## Problem statement
Look below for the line containing "ce II: Post-Exercise Beneficial Effects"; from there through the line containing "December 16, 2019", both lines included, please set down each line exactly and nothing else.

===== Listed entries =====

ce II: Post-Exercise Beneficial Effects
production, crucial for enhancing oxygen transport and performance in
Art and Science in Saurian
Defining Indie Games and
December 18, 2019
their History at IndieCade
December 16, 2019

=====
===== Listed entries =====

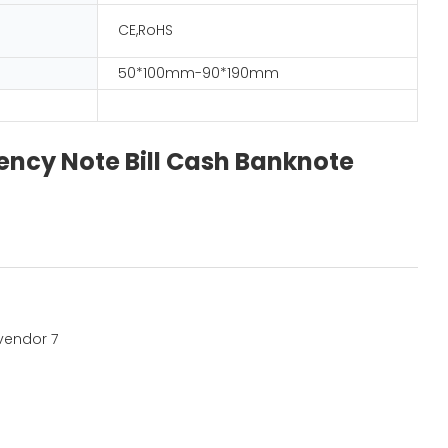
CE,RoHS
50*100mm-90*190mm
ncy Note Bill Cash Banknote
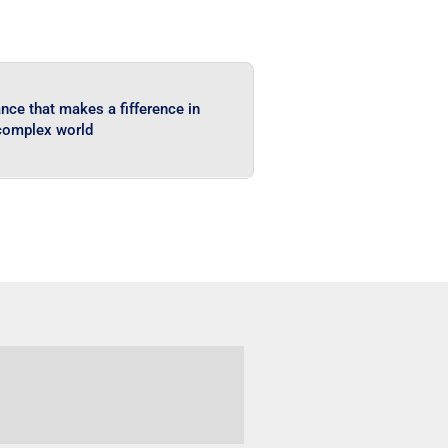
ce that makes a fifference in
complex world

=====

## Answer for this exercise
ce II: Post-Exercise Beneficial Effects
production, crucial for enhancing oxygen transport and performance in
Art and Science in Saurian
Defining Indie Games and
December 18, 2019
their History at IndieCade
December 16, 2019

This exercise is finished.